_Instrução_.
Na listagem abaixo, substitua "metrů" por "metros" e mantenha todo o restante igual.

_Os dados_.
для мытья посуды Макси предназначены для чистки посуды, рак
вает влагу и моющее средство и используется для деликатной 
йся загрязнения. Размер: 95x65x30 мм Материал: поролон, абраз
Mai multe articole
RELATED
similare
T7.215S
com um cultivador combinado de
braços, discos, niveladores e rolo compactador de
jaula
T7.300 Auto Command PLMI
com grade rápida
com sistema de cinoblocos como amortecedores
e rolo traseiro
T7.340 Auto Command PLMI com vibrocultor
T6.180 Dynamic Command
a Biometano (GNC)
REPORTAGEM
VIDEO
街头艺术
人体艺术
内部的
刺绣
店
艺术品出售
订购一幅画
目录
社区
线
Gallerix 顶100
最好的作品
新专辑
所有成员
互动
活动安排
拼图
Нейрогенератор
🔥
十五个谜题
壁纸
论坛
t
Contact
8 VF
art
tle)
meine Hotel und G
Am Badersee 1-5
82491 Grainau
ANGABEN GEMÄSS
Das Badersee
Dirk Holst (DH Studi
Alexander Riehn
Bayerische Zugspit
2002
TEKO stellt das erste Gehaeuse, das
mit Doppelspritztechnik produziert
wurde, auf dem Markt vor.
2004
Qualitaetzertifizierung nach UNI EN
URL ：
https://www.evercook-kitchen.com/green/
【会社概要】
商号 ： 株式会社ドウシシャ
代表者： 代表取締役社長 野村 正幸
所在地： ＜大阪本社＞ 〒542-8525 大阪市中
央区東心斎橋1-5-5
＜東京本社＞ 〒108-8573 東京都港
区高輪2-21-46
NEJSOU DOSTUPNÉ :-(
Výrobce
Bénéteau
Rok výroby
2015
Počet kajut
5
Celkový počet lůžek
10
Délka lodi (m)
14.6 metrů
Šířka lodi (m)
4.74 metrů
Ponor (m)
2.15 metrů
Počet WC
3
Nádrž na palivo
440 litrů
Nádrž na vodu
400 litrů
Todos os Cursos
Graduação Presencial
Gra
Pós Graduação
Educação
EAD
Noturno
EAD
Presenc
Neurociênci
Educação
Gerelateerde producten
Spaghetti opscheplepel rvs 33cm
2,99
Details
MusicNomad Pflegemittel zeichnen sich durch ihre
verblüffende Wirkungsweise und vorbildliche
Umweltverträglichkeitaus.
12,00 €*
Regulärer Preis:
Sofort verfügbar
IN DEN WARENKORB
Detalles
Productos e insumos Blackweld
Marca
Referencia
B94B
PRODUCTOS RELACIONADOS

_Área de resposta_.
для мытья посуды Макси предназначены для чистки посуды, рак
вает влагу и моющее средство и используется для деликатной 
йся загрязнения. Размер: 95x65x30 мм Материал: поролон, абраз
Mai multe articole
RELATED
similare
T7.215S
com um cultivador combinado de
braços, discos, niveladores e rolo compactador de
jaula
T7.300 Auto Command PLMI
com grade rápida
com sistema de cinoblocos como amortecedores
e rolo traseiro
T7.340 Auto Command PLMI com vibrocultor
T6.180 Dynamic Command
a Biometano (GNC)
REPORTAGEM
VIDEO
街头艺术
人体艺术
内部的
刺绣
店
艺术品出售
订购一幅画
目录
社区
线
Gallerix 顶100
最好的作品
新专辑
所有成员
互动
活动安排
拼图
Нейрогенератор
🔥
十五个谜题
壁纸
论坛
t
Contact
8 VF
art
tle)
meine Hotel und G
Am Badersee 1-5
82491 Grainau
ANGABEN GEMÄSS
Das Badersee
Dirk Holst (DH Studi
Alexander Riehn
Bayerische Zugspit
2002
TEKO stellt das erste Gehaeuse, das
mit Doppelspritztechnik produziert
wurde, auf dem Markt vor.
2004
Qualitaetzertifizierung nach UNI EN
URL ：
https://www.evercook-kitchen.com/green/
【会社概要】
商号 ： 株式会社ドウシシャ
代表者： 代表取締役社長 野村 正幸
所在地： ＜大阪本社＞ 〒542-8525 大阪市中
央区東心斎橋1-5-5
＜東京本社＞ 〒108-8573 東京都港
区高輪2-21-46
NEJSOU DOSTUPNÉ :-(
Výrobce
Bénéteau
Rok výroby
2015
Počet kajut
5
Celkový počet lůžek
10
Délka lodi (m)
14.6 metros
Šířka lodi (m)
4.74 metros
Ponor (m)
2.15 metros
Počet WC
3
Nádrž na palivo
440 litrů
Nádrž na vodu
400 litrů
Todos os Cursos
Graduação Presencial
Gra
Pós Graduação
Educação
EAD
Noturno
EAD
Presenc
Neurociênci
Educação
Gerelateerde producten
Spaghetti opscheplepel rvs 33cm
2,99
Details
MusicNomad Pflegemittel zeichnen sich durch ihre
verblüffende Wirkungsweise und vorbildliche
Umweltverträglichkeitaus.
12,00 €*
Regulärer Preis:
Sofort verfügbar
IN DEN WARENKORB
Detalles
Productos e insumos Blackweld
Marca
Referencia
B94B
PRODUCTOS RELACIONADOS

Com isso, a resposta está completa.